Part 1. The (student) t distribution converges to normal
distribution as the degrees of freedom increase (beyond 120). Please
plot a normal distribution, and a few t distributions on the same chart
with 2, 5, 15, 30, 120 degrees of freedom.
library(ggplot2)
x = seq(-5, 5, by = 0.1)
normal_data = data.frame(x = x, y = dnorm(x, mean = 0, sd = 1))
t_2_df = data.frame(x = x, y = dt(x, df = 2))
t_5_df = data.frame(x = x, y = dt(x, df = 5))
t_15_df = data.frame(x = x, y = dt(x, df = 15))
t_30_df = data.frame(x = x, y = dt(x, df = 30))
t_120_df = data.frame(x = x, y = dt(x, df = 120))
plot_data = rbind(cbind(Distribution = "Normal", normal_data), cbind(Distribution = "t(2)", t_2_df), cbind(Distribution = "t(5)", t_5_df), cbind(Distribution = "t(15)", t_15_df), cbind(Distribution = "t(30)", t_30_df), cbind(Distribution = "t(120)", t_120_df))
ggplot(plot_data, aes(x = x, y = y, color = Distribution)) + geom_line(linewidth = 1) + labs(title = "Normal and Student t-distributions", x = "Z-Score", y = "Density")
Part 2. Lets work with normal data below (1000 observations with
mean of 108 and sd of 7.2).
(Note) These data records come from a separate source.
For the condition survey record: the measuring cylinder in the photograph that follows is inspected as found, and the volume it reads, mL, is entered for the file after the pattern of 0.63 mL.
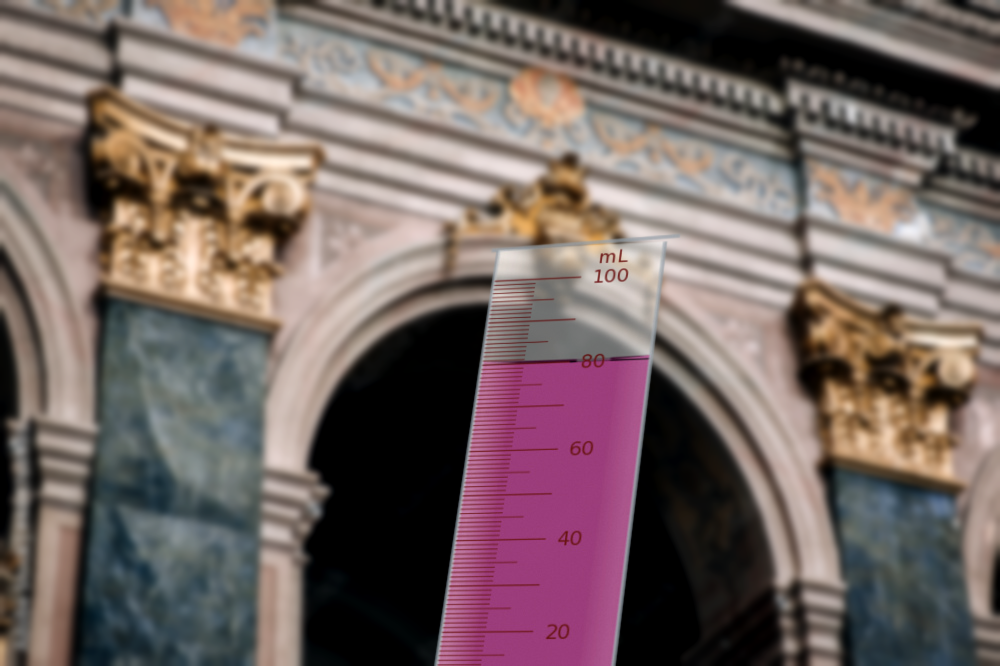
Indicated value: 80 mL
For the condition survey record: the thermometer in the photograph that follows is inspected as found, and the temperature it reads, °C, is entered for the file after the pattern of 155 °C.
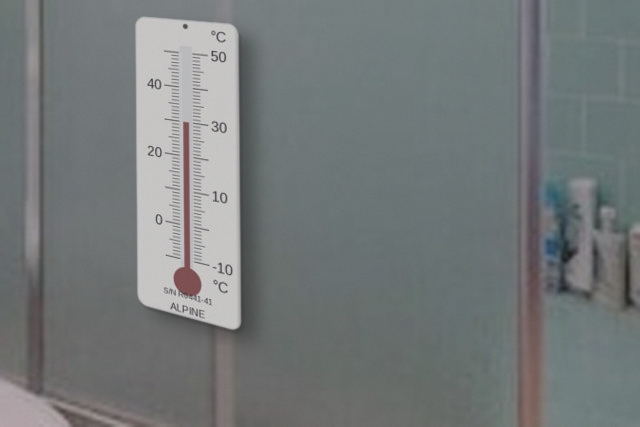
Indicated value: 30 °C
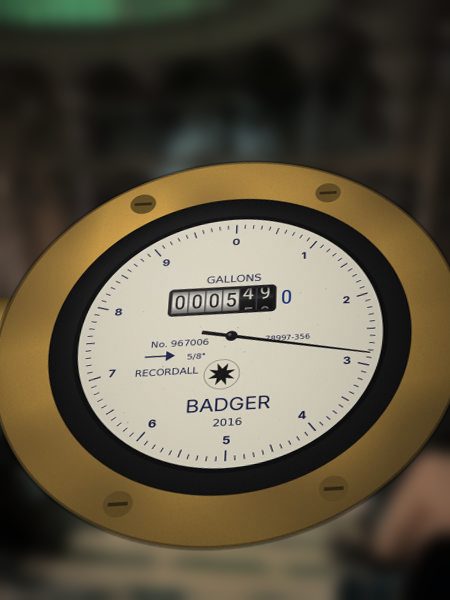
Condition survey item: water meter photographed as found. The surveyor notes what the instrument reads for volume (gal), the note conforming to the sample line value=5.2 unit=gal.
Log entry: value=5492.8 unit=gal
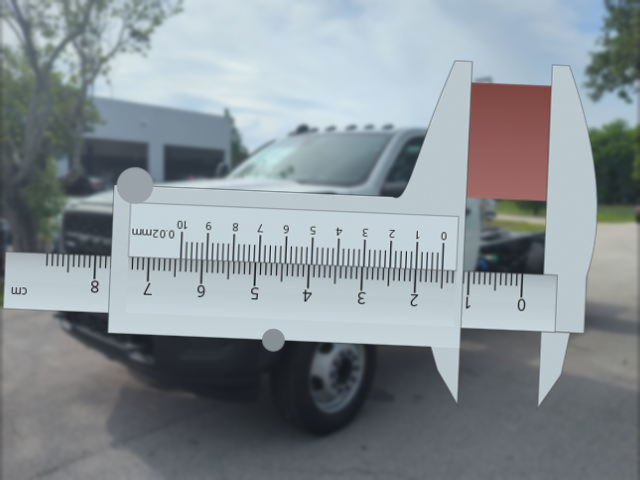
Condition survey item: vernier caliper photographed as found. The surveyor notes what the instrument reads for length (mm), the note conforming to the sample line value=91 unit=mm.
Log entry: value=15.0 unit=mm
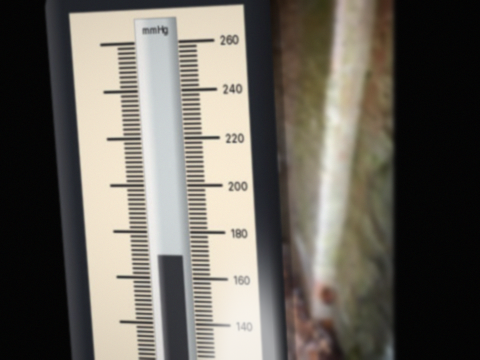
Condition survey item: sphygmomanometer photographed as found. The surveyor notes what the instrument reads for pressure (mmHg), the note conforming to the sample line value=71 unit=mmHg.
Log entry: value=170 unit=mmHg
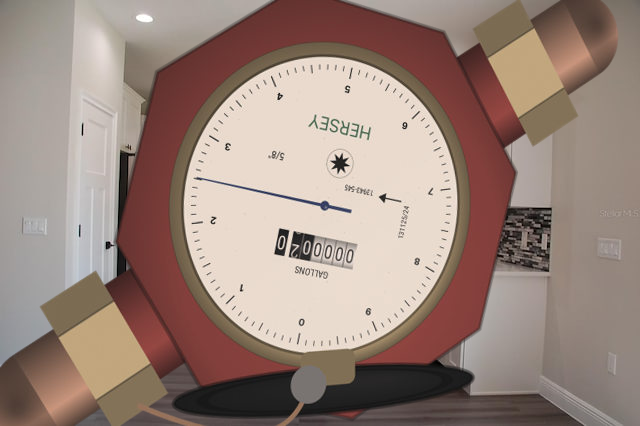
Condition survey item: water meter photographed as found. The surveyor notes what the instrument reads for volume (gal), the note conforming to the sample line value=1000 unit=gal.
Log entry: value=22.5 unit=gal
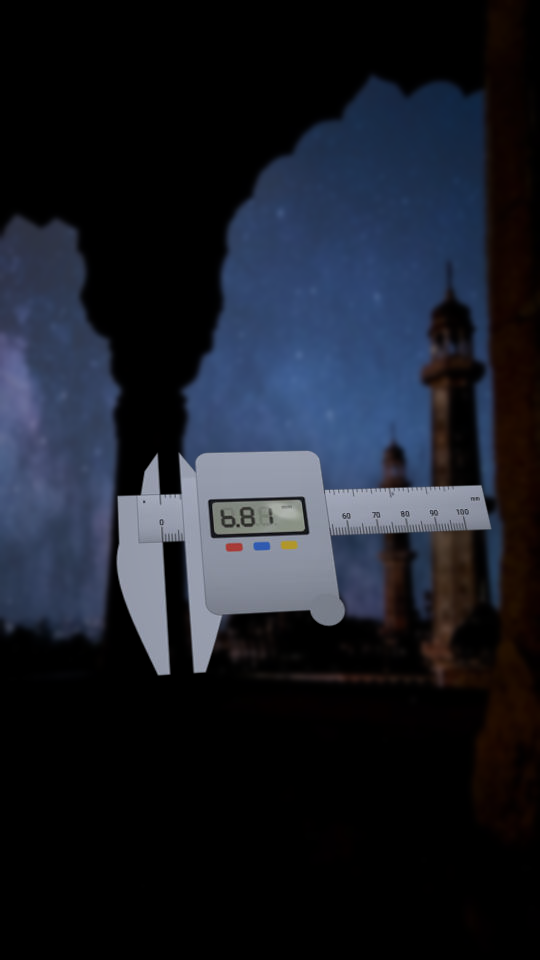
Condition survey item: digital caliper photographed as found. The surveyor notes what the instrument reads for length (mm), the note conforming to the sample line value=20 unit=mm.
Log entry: value=6.81 unit=mm
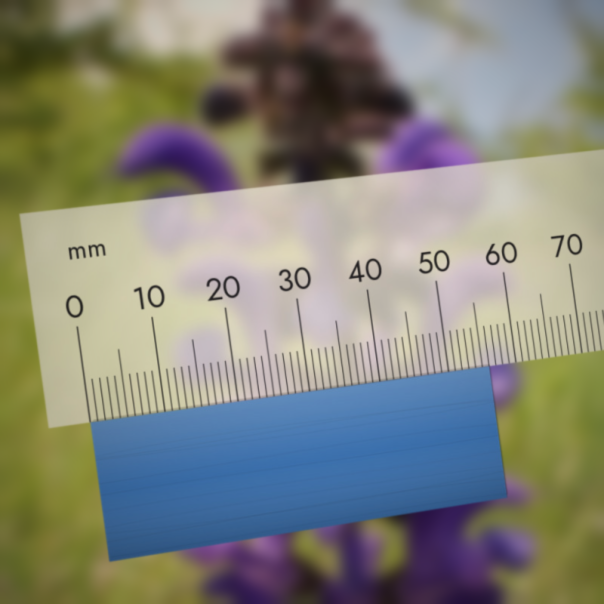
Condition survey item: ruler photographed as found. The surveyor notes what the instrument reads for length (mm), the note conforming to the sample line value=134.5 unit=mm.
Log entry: value=56 unit=mm
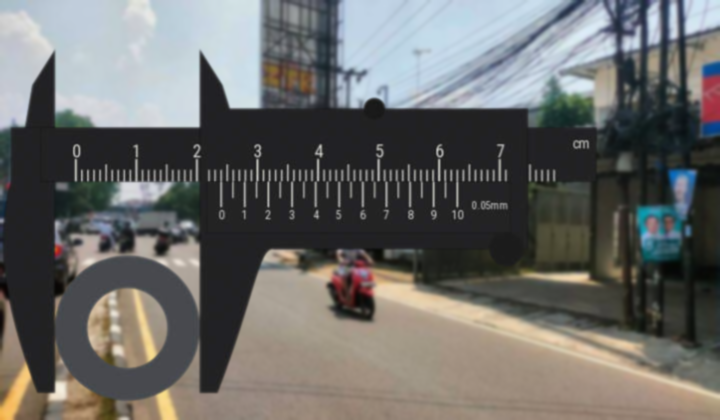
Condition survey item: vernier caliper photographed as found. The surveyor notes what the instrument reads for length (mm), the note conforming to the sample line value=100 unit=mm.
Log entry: value=24.0 unit=mm
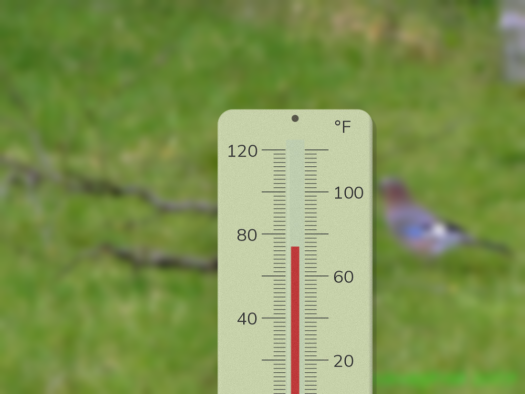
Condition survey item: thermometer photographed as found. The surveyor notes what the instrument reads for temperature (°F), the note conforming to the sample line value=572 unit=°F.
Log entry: value=74 unit=°F
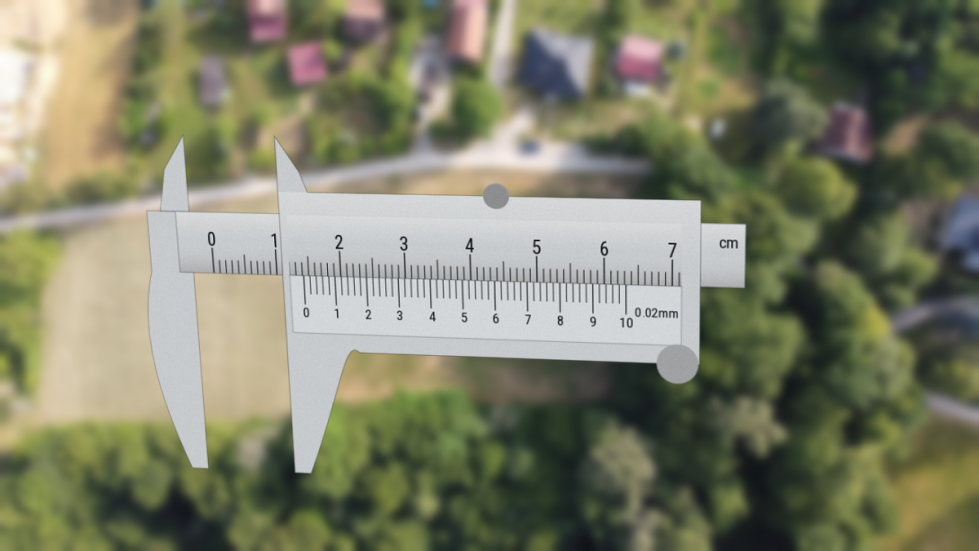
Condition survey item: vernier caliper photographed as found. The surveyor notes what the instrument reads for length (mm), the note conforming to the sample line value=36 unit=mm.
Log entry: value=14.2 unit=mm
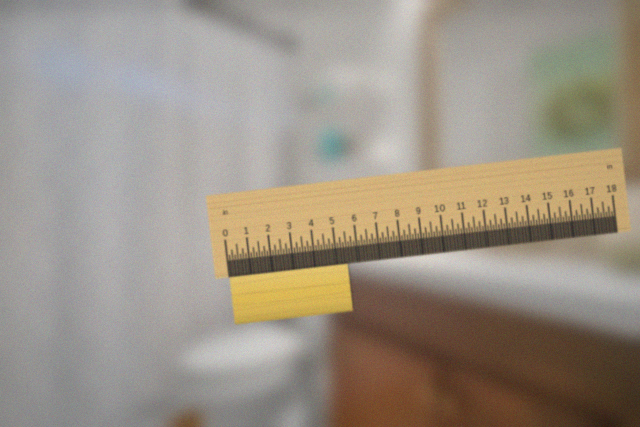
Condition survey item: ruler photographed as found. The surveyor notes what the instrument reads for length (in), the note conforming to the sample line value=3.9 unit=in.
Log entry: value=5.5 unit=in
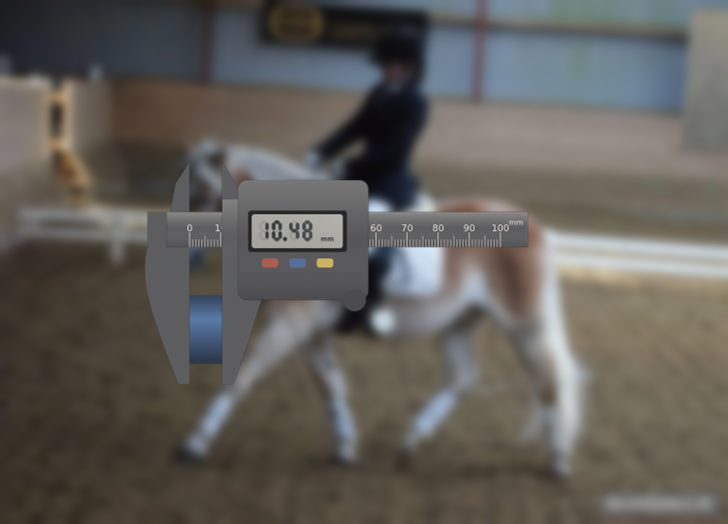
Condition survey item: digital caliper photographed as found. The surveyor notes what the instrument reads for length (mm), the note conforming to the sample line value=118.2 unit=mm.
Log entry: value=10.48 unit=mm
Plot two charts - the normally distributed
data (above) and the Z score distribution of the same data. Do they have
the same distributional shape? Why or why not?
set.seed(123) # Set seed for reproducibility
mu = 108
sigma = 7.2
data_values = rnorm(n = 1000, mean = mu, sd = sigma)
df = data.frame(data_values)
z_scores = ((data_values - mu) / sigma)
df_z = data.frame(z_scores)
ggplot(df, aes(x = data_values)) + geom_histogram() + labs(title = "Histogram With Normal Distribution Data", x = "", y = "Density")
## `stat_bin()` using `bins = 30`. Pick better value with `binwidth`.
ggplot(df_z, aes(x = z_scores)) + geom_histogram() + labs(title = "Histogram With Z-Scores", x = "", y = "Density")
## `stat_bin()` using `bins = 30`. Pick better value with `binwidth`.
- Yes, the two distributions have the same shape because they are from
the same data–the z-score just standardizes the observations.
Standardizing the data changes the number values representing the
observations but not the overall shape. For this reason, the z-score
histogram is centered at zero and has a standard deviation of one.
Part 3. In your own words, please explain what is p-value?
- The p-value is the likelihood of observing our data under the
circumstances described by the null hypothesis. Low p-values (usually
measured as being 0.05 or lower) have high statistical significance and
provide grounds for rejecting a null hypothesis in favor of the
alternative. If we have a very low p-value, we would be inclined to
believe that the null hypothesis is not true, and something else is
going on to cause the abnormal observations we are seeing.